◆ Extrait de l'article

================================

Khaled Nezzar sera le premier responsable militaire de haut rang au monde à être jugé pour des crimes de guerre et des crimes contre l'humanité en vertu du principe de compétence universelle.
Un tournant historique se profile dans la quête de justice pour les victimes de la guerre civile algérienne (1991-2002) avec l'annonce du procès de Khaled Nezzar, ancien ministre algérien de la Défense, en Suisse.
Le Ministère public de la Confédération a récemment transmis au Tribunal pénal fédéral un acte d'accusation contre Khaled Nezzar, indique TRIAL International dans un communiqué publié sur son site, ce mardi 29 août 2023.
Les charges sont sérieuses, impliquant des crimes de guerre, tels que « la torture, les traitements inhumains, les détentions arbitraires et les condamnations illégales », ainsi que des « crimes contre l'humanité, notamment des assassinats ».
Cette décision ravive l'espoir d'une résolution longtemps attendue pour les souffrances endurées durant cette période sombre de l’histoire de l’Algérie.
Khaled Nezzar sera le premier responsable militaire de haut rang au monde à être jugé pour des crimes de guerre et des crimes contre l'humanité en vertu du principe de compétence universelle, précise TRIAL International.
L'organisation, qui avait déposé une plainte en 2011 contre Khaled Nezzar, se réjouit de l'ouverture imminente du procès. « Ce procès est l'unique opportunité de rendre justice aux victimes de la guerre civile algérienne », souligne Benoit Meystre, conseiller juridique chez TRIAL International.
Selon cette dernière, le combat des parties plaignantes pour amener Khaled Nezzar devant la justice a été ardu. « Récemment, une victime a retiré sa plainte en raison de pressions venues d'Algérie. Une autre plainte a été classée en 2023, la victime n'étant plus joignable, laissant craindre le pire. Une troisième victime, qui avait engagé une bataille judiciaire en 2011, est décédée sans connaître l'issue de son combat », indique-t-elle.

================================

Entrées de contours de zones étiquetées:
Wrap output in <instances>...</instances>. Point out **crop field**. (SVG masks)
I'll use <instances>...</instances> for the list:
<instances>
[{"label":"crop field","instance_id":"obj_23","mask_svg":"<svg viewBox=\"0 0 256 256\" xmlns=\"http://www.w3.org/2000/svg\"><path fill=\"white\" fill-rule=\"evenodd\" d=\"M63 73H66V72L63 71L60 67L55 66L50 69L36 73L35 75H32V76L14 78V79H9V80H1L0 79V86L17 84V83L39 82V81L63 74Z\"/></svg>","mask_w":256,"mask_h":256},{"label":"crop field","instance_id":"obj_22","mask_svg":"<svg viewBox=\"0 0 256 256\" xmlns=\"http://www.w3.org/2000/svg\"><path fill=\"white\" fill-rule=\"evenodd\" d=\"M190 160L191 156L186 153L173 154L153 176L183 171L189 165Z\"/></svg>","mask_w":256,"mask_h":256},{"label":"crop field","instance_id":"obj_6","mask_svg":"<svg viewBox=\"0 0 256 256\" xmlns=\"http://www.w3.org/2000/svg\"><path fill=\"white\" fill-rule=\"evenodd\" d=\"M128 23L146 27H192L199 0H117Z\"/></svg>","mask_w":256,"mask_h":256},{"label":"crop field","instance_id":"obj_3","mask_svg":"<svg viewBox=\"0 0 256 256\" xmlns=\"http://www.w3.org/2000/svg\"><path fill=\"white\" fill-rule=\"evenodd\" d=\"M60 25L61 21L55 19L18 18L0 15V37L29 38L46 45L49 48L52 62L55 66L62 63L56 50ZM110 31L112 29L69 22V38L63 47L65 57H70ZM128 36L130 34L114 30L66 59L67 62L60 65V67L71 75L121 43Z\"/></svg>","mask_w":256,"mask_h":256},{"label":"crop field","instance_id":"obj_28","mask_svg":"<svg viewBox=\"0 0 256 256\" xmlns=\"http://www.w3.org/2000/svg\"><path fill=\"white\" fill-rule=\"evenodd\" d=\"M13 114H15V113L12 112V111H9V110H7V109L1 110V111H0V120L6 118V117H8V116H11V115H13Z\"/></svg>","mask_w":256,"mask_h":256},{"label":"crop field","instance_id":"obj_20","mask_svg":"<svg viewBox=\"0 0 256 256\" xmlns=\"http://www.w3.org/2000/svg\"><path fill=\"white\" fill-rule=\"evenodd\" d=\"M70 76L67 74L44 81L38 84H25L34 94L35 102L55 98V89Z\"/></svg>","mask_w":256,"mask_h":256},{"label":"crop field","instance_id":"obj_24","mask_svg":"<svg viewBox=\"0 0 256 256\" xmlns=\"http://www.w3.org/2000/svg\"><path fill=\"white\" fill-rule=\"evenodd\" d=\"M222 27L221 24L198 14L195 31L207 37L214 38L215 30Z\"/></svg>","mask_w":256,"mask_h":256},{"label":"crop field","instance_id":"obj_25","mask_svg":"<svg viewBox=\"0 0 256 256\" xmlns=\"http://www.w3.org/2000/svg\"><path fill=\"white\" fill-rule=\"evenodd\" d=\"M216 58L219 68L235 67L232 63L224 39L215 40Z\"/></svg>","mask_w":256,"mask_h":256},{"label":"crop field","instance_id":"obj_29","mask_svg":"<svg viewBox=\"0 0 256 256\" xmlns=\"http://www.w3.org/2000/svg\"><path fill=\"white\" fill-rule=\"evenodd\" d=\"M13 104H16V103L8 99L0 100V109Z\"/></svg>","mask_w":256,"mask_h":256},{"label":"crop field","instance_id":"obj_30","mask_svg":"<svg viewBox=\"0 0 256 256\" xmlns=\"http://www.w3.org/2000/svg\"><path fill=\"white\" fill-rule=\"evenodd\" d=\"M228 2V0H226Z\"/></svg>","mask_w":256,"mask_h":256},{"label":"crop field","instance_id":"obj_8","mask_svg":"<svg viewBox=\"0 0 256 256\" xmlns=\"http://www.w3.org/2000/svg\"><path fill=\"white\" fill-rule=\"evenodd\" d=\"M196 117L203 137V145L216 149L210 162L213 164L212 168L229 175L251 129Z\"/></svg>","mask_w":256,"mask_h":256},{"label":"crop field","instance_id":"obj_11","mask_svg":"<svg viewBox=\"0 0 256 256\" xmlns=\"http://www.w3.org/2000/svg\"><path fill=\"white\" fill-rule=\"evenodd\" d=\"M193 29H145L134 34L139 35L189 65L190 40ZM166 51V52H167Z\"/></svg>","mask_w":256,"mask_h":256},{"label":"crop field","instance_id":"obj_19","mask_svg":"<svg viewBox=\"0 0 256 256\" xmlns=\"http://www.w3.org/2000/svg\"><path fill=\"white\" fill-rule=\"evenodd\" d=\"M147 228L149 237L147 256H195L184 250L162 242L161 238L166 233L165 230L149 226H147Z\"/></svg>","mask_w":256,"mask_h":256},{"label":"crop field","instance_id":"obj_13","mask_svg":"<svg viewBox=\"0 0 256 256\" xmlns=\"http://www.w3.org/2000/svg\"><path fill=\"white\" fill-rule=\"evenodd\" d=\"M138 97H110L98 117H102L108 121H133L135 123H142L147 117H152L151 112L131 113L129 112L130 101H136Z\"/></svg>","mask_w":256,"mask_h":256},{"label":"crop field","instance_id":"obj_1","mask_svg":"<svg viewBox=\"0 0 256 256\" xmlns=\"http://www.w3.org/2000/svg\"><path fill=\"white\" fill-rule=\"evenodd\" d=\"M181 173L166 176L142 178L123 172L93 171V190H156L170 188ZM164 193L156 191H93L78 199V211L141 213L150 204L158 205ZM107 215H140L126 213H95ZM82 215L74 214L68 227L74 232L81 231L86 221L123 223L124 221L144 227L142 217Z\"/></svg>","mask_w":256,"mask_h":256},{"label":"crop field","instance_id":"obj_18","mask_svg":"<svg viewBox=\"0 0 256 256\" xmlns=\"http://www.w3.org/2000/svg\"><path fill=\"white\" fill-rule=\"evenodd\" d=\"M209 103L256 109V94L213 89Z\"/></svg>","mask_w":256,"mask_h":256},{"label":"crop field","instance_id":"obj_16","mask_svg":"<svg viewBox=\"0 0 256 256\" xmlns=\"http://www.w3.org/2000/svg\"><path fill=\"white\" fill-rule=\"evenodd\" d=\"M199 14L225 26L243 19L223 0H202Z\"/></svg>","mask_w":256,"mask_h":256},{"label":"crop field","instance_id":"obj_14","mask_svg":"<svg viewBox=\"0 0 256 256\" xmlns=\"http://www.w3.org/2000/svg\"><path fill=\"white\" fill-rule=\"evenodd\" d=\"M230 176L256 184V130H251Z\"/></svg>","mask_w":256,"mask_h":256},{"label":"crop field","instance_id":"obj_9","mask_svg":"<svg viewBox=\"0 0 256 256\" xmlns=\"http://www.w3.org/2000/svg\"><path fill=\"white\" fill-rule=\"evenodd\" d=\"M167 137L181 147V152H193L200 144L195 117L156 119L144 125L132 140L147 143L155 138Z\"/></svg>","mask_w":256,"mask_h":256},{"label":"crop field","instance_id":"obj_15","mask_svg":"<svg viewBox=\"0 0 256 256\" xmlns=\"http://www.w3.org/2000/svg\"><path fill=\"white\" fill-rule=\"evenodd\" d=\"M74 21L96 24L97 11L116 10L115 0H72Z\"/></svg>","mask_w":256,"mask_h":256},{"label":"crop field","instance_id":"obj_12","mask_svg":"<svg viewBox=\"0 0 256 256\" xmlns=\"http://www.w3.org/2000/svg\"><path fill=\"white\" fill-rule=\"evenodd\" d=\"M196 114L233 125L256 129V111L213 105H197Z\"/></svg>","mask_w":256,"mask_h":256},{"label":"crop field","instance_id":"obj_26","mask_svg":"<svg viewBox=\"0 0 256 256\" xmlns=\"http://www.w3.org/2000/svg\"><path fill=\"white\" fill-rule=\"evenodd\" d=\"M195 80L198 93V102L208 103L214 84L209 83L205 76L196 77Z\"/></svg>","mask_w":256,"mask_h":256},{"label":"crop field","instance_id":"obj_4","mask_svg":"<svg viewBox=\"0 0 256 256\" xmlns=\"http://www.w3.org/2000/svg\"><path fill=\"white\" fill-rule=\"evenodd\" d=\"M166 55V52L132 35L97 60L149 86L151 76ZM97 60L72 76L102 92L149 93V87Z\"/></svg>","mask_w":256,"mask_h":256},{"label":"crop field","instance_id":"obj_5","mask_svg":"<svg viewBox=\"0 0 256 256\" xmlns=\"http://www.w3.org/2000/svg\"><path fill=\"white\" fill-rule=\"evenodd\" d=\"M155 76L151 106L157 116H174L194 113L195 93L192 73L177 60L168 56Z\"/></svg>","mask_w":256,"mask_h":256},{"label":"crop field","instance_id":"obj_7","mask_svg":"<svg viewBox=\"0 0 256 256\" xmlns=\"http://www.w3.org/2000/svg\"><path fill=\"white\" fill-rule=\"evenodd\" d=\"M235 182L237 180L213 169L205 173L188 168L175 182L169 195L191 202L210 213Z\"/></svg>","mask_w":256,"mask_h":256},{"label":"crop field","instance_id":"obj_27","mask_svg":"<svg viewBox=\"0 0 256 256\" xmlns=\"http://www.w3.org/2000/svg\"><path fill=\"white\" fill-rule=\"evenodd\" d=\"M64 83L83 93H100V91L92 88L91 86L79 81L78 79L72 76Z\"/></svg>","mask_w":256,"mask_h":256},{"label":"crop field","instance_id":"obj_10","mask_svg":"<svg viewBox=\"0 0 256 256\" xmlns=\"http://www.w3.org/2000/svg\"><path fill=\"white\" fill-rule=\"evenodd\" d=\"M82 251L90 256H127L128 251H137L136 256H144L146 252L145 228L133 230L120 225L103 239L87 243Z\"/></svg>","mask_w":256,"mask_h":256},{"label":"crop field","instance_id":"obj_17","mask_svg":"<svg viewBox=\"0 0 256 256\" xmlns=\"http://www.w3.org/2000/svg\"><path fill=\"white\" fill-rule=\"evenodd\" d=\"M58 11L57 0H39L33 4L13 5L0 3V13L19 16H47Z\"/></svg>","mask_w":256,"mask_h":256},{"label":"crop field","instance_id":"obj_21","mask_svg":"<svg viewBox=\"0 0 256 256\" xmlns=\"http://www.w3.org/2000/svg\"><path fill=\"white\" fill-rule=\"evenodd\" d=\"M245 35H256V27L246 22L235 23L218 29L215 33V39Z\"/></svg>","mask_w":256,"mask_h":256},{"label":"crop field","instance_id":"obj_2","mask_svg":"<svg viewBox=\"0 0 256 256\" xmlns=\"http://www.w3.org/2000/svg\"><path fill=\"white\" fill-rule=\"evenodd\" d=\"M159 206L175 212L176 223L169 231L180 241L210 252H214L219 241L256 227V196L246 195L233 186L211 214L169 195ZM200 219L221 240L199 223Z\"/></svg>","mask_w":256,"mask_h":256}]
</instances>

================================

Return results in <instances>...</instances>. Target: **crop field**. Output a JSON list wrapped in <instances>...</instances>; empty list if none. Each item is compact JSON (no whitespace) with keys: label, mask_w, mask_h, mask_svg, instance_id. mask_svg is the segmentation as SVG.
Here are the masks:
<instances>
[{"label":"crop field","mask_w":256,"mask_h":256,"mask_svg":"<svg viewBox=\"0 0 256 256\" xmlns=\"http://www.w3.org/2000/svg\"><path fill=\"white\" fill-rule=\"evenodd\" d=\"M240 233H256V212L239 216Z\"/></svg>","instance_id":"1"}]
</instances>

================================

◆ Exercices à traiter
a: D'après l'article, en quelle année TRIAL International avait-elle déposé une plainte contre Khaled Nezzar ?
b: Recopiez fidèlement le passage de l'article qui commence par « Cette décision ravive » et se poursuit jusqu'à « précise TRIAL International. ».
Les entrées ne servent à rien dans ce travail.

◆ Réponses dans l'ordre
a: En 2011.

b:
Cette décision ravive l'espoir d'une résolution longtemps attendue pour les souffrances endurées durant cette période sombre de l’histoire de l’Algérie.
Khaled Nezzar sera le premier responsable militaire de haut rang au monde à être jugé pour des crimes de guerre et des crimes contre l'humanité en vertu du principe de compétence universelle, précise TRIAL International.